Ahmed en Merlin l’enchanteur, la Fée Clochette pute qui faisait des pipes à Winnie l’ourson, Jacques le vieux comptable rincé obligé de se grimer en un putain de serpent, je les avais tous liquidés dans le parc à un moment ou un autre. Le message de la direction avait été clair. Tous en congés maladie. Il était hors de question que quelqu’un sache qu’un tueur fou rodait dans le parc. Je me doutais bien que peu de temps restait avant que quelqu’un ne finisse par deviner qui était l’auteur de ce massacre.

Je marchais vers les autres mecs de l’équipe personnage pour la parade. Des gens me poursuivaient pour se faire prendre en photo. Je m’arrêtais levant haut mes jambes, pivotant à droite, à gauche.

Clic Clac. Clic Clac.

Je me suis mis en tête de notre joyeuse troupe et un des organisateurs demandait à la volée si quelqu’un avait vu Minnie. Je voyais dans ses yeux un putain d’éclair d’inquiétude. J’ai secoué ma tête et il était temps de démarrer. On m’a collé Blanche Neige à coté et la fanfare a résonné.

Cette putain de fanfare résonnait chaque fois d’une force insensée afin de bien attirer les gens vers la sortie. Tout le monde était agglutiné au beau milieu et je me remémorai mentalement la manière dont étaient placés les personnages.

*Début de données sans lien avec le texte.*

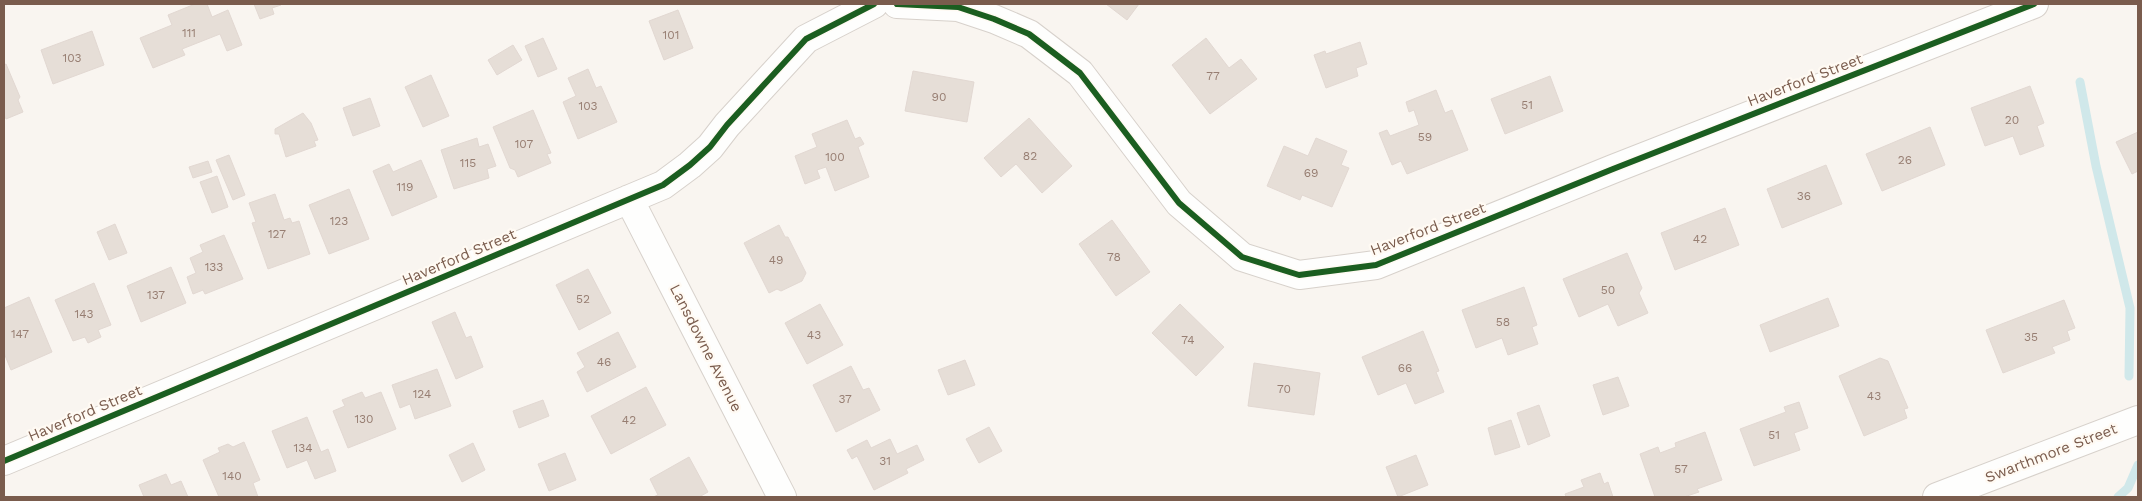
<svg xmlns="http://www.w3.org/2000/svg" width="2142" height="501" viewBox="0 0 2142 501" font-family="'Work Sans',sans-serif">
  <style>
    .lines { fill: none; stroke-linecap: round; stroke-linejoin: round }
    .stream { stroke: #d0e8ea; stroke-width: 9 }
    .building { fill: #e6ded7; stroke: #e2d8d2 }
    .minor-casing { stroke: #d7d1cb; stroke-width: 30 }
    .minor { stroke: #fefefd; stroke-width: 28 }
    .cycleway-casing { stroke: #fffaf3; stroke-width: 9 }
    .cycleway { stroke: #1b5e20; stroke-width: 6 }
    .labels { text-anchor: middle; dominant-baseline: central; stroke-width: 4.5; stroke-linejoin: round; paint-order: stroke }
    .number-label { font-size: 12px; fill: #977e72 }
    .street-label { font-size: 15px; fill: #7a5c4d; stroke: #fffaf3 }
  </style>
  <rect width="100%" height="100%" fill="#f9f5f0"/>
  <g class="lines">
    <path class="stream" d="M2080 82 2096 166 2130 308 2129 376
      M2118 497 2128 488 2138 465"/>
  </g>
  <path class="building" d="M195 4H207L212 17 228 10 242 45 227 51 220 34 182 49 185 55 153 68 140 38 172 25 168 15Z
    M254 4H281V5L272 8 274 14 260 19Z
    M1106 4H1139L1127 20Z
    M678 10 693 48 664 60 649 21Z
    M92 31 104 65 53 84 41 50Z
    M543 38 557 69 538 77 525 46Z
    M1206 38 1229 68 1241 59 1257 79 1210 114 1172 65Z
    M1360 42 1367 64 1356 68 1358 76 1326 88 1314 55 1325 51 1326 54Z
    M513 45 522 60 497 75 488 60Z
    M6 64 20 97 18 100 23 112 6 119 4 114V65Z
    M588 69 596 88 601 86 617 122 578 139 563 102 576 96 568 78Z
    M913 71 974 82 967 122 905 111Z
    M431 75 449 116 423 127 405 87Z
    M1550 76 1563 111 1505 134 1491 99Z
    M2030 86 2044 123 2037 126 2044 146 2020 155 2013 136 1985 146 1971 108Z
    M1436 90 1445 113 1452 110 1468 150 1407 174 1401 161 1392 165 1379 133 1387 130 1390 136 1419 125 1414 110 1409 112 1406 102Z
    M370 98 380 126 353 136 343 108Z
    M533 110 551 153 547 154 551 163 518 177 515 170 510 168 493 127Z
    M303 113 311 123 318 140 314 141 316 146 286 157 279 134H275V129Z
    M1029 118 1072 166 1042 193 1016 164 1001 177 984 158Z
    M847 120 855 139 860 137 864 144 858 147 869 177 835 191 826 167 817 170 820 178 805 184 795 156 817 147 812 134Z
    M1930 127 1945 165 1882 191 1866 154Z
    M2138 132V171L2132 174 2116 142Z
    M477 138 479 147 488 144 496 166 487 169 489 178 454 189 441 150Z
    M1316 138 1347 151 1341 165 1349 168 1332 207 1302 195 1300 200 1267 186 1284 146 1308 156Z
    M229 155 245 195 233 200 216 160Z
    M421 160 437 197 392 216 373 171 389 164 393 172Z
    M208 161 212 172 193 178 189 167Z
    M1826 165 1842 204 1782 228 1767 189Z
    M217 176 228 207 212 213 200 182Z
    M349 189 369 239 329 254 309 205Z
    M275 194 284 220 290 218 292 223 299 221 310 254 268 269 252 223 256 222 249 203Z
    M1725 208 1739 245 1675 270 1661 233Z
    M1112 220 1150 272 1116 296 1079 244Z
    M115 224 127 253 109 260 97 232Z
    M779 225 785 237H788L806 273 802 281 781 291 777 289 769 293 744 243Z
    M224 235 243 279 205 294 203 290 193 294 187 277 196 273 190 258 203 252 200 245Z
    M1627 253 1642 288 1639 293 1648 313 1618 326 1608 304 1579 317 1563 279Z
    M171 267 186 303 141 322 127 286Z
    M588 269 611 313 579 330 556 285Z
    M94 283 111 325 98 330 101 337 88 343 85 337 73 341 55 300Z
    M1524 287 1537 325 1532 327 1538 344 1508 355 1502 338 1476 348 1462 310Z
    M29 297 52 352 11 370 4 353V308Z
    M1828 298 1839 326 1770 352 1760 325Z
    M2064 300 2075 328 2067 331 2070 340 2052 347 2055 353 2003 373 1986 330Z
    M820 304 843 345 807 364 785 323Z
    M1180 304 1224 347 1196 376 1152 333Z
    M455 312 466 338 471 336 483 367 456 379 432 322Z
    M1423 331 1439 371 1436 372 1444 392 1415 404 1406 383 1378 395 1362 357Z
    M618 332 636 367 587 392 577 372 585 367 577 353Z
    M1880 358 1888 361 1908 408 1904 409 1907 418 1864 436 1839 376Z
    M965 360 975 385 948 395 938 370Z
    M1254 363 1320 373 1314 415 1248 406Z
    M851 366 863 390 869 388 880 410 836 432 813 385Z
    M437 369 451 406 415 419 410 404 400 408 392 385Z
    M1618 377 1629 406 1603 415 1593 385Z
    M646 387 666 425 611 454 591 416Z
    M362 392 365 398 381 392 396 429 348 448 333 411 345 406 342 400Z
    M543 400 549 416 519 428 513 411Z
    M1799 402 1808 428 1794 433 1800 450 1754 466 1740 429 1786 412 1784 407Z
    M1539 405 1550 436 1528 445 1517 413Z
    M307 417 321 452 328 449 336 471 315 479 307 460 287 468 272 431Z
    M1511 420 1520 447 1495 455 1488 428Z
    M989 427 1002 451 979 463 966 439Z
    M1705 432 1722 480 1697 489 1699 492 1684 497H1655L1640 454 1658 447 1660 453 1676 447 1675 443Z
    M890 439 897 454 917 445 924 460 906 469 908 473 874 490 857 456 852 459 847 450 867 440 871 448Z
    M244 442 260 480 253 483 258 497H219L203 460 220 452 218 448 228 444 233 447Z
    M473 443 485 470 462 482 449 455Z
    M565 453 576 480 549 491 538 464Z
    M1416 455 1428 485 1398 497 1386 467Z
    M689 457 708 492 699 497H653L658 495 650 479Z
    M1600 473 1604 484 1608 482 1613 497H1566L1565 494 1584 487 1581 480Z
    M166 474 171 485 181 481 188 497H144L139 485Z"/>
  <g class="lines">
    <g class="minor-casing">
      <path id="minor" d="M897 4 958 7 994 19 1029 34 1080 73 1179 203 1242 257 1299 275 1376 265 1613 169 2034 4
        M629 199 782 497
        M4 461 663 185 690 165 710 147 727 125 806 39 874 4
        M1937 497 2138 420"/>
    </g>
    <use href="#minor" class="minor"/>
    <g class="cycleway-casing">
      <path id="cycleway" d="M897 4 958 7 994 19 1029 34 1080 73 1179 203 1242 257 1299 275 1376 265 1613 169 2034 4
        M4 461 663 185 690 165 710 147 727 125 806 39 874 4"/>
    </g>
    <use href="#cycleway" class="cycleway"/>
  </g>
  <g class="labels">
    <g class="number-label">
      <text x="189" y="33">111</text>
      <text x="671" y="35">101</text>
      <text x="72" y="58">103</text>
      <text x="1213" y="76">77</text>
      <text x="939" y="97">90</text>
      <text x="1527" y="105">51</text>
      <text x="588" y="106">103</text>
      <text x="2012" y="120">20</text>
      <text x="1425" y="137">59</text>
      <text x="524" y="144">107</text>
      <text x="1030" y="156">82</text>
      <text x="835" y="157">100</text>
      <text x="1905" y="160">26</text>
      <text x="468" y="163">115</text>
      <text x="1311" y="173">69</text>
      <text x="405" y="187">119</text>
      <text x="1804" y="196">36</text>
      <text x="339" y="221">123</text>
      <text x="277" y="234">127</text>
      <text x="1700" y="239">42</text>
      <text x="1114" y="257">78</text>
      <text x="776" y="260">49</text>
      <text x="214" y="267">133</text>
      <text x="1608" y="290">50</text>
      <text x="156" y="295">137</text>
      <text x="583" y="299">52</text>
      <text x="84" y="314">143</text>
      <text x="1503" y="322">58</text>
      <text x="20" y="334">147</text>
      <text x="814" y="335">43</text>
      <text x="2031" y="337">35</text>
      <text x="1188" y="340">74</text>
      <text x="604" y="362">46</text>
      <text x="1405" y="368">66</text>
      <text x="1284" y="389">70</text>
      <text x="422" y="394">124</text>
      <text x="1874" y="396">43</text>
      <text x="845" y="399">37</text>
      <text x="364" y="419">130</text>
      <text x="629" y="420">42</text>
      <text x="1774" y="435">51</text>
      <text x="303" y="448">134</text>
      <text x="885" y="461">31</text>
      <text x="1681" y="469">57</text>
      <text x="232" y="476">140</text>
    </g>
    <g class="street-label">
      <text transform="translate(1805 80) rotate(-21)">Haverford Street</text>
      <text transform="translate(1428 229) rotate(-21)">Haverford Street</text>
      <text transform="translate(459 257) rotate(-23)">Haverford Street</text>
      <text transform="translate(706 348) rotate(63)">Lansdowne Avenue</text>
      <text transform="translate(85 413) rotate(-23)">Haverford Street</text>
      <text transform="translate(2051 453) rotate(-21)">Swarthmore Street</text>
    </g>
  </g>
  <rect width="2142" height="501" fill="none" stroke="#7a5c4d" stroke-width="10"/>
</svg>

Quand j’étais môme, ce que j’avais toujours aimé avant toute chose c’était de faire sauter des pétards. Le psy m’avait renvoyé à ce moment de ma vie. Un jour j’avais fait sauté une dizaine de mammouths sous le chat des voisins et ce con était mort. Ca avait fait toute une histoire et mes parents avaient décidé de déménager.

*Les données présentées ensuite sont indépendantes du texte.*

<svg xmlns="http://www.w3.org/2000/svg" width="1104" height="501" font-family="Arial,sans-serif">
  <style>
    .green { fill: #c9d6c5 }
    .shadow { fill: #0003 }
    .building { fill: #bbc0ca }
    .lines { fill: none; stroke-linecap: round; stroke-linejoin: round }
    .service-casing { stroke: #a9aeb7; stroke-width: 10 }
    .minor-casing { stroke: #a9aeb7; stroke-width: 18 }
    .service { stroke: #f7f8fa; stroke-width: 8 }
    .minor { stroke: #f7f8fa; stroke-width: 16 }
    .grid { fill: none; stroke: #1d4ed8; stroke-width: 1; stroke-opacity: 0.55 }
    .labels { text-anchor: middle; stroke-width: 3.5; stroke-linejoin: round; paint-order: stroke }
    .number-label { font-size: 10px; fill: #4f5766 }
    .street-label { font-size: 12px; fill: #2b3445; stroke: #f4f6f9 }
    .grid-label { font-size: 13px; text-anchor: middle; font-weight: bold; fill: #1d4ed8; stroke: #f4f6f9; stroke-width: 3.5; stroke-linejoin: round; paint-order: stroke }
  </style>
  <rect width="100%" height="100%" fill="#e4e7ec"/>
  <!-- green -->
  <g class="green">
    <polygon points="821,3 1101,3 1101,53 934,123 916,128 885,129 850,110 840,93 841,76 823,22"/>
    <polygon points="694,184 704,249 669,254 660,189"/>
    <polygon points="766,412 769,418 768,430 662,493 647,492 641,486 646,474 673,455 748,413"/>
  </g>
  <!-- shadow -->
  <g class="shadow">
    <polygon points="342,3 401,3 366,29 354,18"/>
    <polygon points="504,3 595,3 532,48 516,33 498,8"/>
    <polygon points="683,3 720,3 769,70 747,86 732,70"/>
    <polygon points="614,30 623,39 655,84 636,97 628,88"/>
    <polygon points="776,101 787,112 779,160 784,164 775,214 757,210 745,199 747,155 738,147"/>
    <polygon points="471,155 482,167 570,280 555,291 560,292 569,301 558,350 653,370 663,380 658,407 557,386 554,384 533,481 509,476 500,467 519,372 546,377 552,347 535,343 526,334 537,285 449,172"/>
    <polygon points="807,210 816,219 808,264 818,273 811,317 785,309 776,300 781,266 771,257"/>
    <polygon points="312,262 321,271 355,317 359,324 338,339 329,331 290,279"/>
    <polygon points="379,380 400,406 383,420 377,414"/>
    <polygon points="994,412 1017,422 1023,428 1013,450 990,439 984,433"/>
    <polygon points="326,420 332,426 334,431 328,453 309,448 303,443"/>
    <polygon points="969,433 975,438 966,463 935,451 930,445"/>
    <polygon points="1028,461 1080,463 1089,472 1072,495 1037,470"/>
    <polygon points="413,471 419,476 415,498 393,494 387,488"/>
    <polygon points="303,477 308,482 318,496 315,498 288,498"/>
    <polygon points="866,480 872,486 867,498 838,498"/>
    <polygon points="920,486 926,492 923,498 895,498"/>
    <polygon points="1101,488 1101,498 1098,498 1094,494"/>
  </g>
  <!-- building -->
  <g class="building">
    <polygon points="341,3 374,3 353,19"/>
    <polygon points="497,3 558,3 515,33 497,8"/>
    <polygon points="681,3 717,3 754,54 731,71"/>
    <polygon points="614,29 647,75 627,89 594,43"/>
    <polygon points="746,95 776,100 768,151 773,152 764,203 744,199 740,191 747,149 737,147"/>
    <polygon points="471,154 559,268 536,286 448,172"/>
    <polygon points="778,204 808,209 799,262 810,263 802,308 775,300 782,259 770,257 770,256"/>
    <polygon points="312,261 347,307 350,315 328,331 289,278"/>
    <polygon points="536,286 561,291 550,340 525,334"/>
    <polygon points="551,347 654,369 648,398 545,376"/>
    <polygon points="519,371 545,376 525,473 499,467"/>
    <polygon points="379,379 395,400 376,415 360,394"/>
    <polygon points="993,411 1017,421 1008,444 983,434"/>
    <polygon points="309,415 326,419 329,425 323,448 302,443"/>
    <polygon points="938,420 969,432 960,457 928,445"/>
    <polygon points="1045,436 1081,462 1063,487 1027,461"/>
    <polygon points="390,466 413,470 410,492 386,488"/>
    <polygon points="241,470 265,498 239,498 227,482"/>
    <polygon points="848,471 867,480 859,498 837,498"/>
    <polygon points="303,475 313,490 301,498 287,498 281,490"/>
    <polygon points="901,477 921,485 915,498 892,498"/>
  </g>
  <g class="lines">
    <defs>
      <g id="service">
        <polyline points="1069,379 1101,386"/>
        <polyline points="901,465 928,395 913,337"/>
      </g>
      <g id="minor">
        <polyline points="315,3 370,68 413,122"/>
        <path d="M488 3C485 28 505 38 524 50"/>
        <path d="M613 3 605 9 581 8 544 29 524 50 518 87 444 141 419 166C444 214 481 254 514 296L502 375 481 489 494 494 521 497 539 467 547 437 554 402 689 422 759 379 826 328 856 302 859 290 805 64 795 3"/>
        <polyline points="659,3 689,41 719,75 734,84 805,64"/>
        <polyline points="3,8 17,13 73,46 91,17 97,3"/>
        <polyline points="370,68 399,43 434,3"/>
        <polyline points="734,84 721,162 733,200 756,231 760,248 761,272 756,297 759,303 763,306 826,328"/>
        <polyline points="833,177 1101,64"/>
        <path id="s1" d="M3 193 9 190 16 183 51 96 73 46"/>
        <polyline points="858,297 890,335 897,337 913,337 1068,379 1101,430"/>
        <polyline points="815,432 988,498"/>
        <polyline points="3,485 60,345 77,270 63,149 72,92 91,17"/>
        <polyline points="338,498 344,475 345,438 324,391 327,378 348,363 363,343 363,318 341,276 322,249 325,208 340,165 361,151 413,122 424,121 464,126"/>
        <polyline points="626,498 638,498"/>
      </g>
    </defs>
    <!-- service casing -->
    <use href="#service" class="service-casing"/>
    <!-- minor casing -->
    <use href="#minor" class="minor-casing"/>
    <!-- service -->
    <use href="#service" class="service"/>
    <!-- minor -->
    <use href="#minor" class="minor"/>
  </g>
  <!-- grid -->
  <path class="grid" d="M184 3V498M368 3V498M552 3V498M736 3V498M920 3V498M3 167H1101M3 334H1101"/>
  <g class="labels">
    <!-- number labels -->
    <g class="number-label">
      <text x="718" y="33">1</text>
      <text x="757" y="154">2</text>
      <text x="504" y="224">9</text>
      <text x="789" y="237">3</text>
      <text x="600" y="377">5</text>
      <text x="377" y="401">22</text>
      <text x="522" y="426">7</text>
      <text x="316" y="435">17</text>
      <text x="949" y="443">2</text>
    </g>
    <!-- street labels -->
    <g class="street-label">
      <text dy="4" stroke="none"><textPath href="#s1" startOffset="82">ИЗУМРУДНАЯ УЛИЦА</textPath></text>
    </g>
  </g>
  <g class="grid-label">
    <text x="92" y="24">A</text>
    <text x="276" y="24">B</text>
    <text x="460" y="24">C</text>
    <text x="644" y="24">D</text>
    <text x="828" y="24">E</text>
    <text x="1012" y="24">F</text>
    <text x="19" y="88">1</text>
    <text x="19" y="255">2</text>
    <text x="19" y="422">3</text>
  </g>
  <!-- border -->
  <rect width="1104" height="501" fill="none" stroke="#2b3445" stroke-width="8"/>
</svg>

1 kg de plastic dans Jeff-Pluto, dans Dingo, dans le grand Méchant loup, dans le génie de la lampe, dans le roi lion. Tout ce beau monde encadrait le chariot des sirènes qui allaient pour leur part rapidement flotter le ventre en l'air ballotées contre les parois de leur prison de verre et d'eau.

Ces costumes pesaient des tonnes et personne ne pouvaient s’apercevoir de rien. Il y a avait des cotillons qui nous tombaient sur les épaules et nous agitions du mieux possible nos membres sous la musique sirupeuse à souhait.

Les Groscontouristes, à l’estomac garni de barba papa et hotdog à 6 euros, exprimaient une plénitude insupportable, le bonheur sidéral made in America et tout était défraîchi en vérité.

Nous étions entourés d’enfants qui se trompaient de rêves assurément. Les yeux brillaient pendant qu’ils tombaient amoureux du décolleté de Blanche neige.

J’avais la mission quasi divine de les sauver. On en fait toujours trop dans ces cas là mais c’est excusable puisque ça part d’un bon sentiment.

Il y avait cette odeur de vomi et de merde dans les chiottes du parc quand tout le monde le quittait. Mais pas ce soir. Ce soir, il y aurait autre chose.

Je suis allé d’un pas rapide vers les gens attirant le plus possible d’entre eux parmi nous. Et tous se laissaient faire. Tous.

Je me suis reculé pour contempler le tableau de loin et c’était vraiment méprisable. Ces sales gens, les Américains avaient tué mes ancêtres indiens pour en arriver pas plus loin que là et même si le sacrifice de cette civilisation ne rendrait jamais la justice à la hauteur de ce que ça aurait pu, j’ai quand même appuyé sur le détonateur avant de m’éloigner du côté du cimetière des scélérats.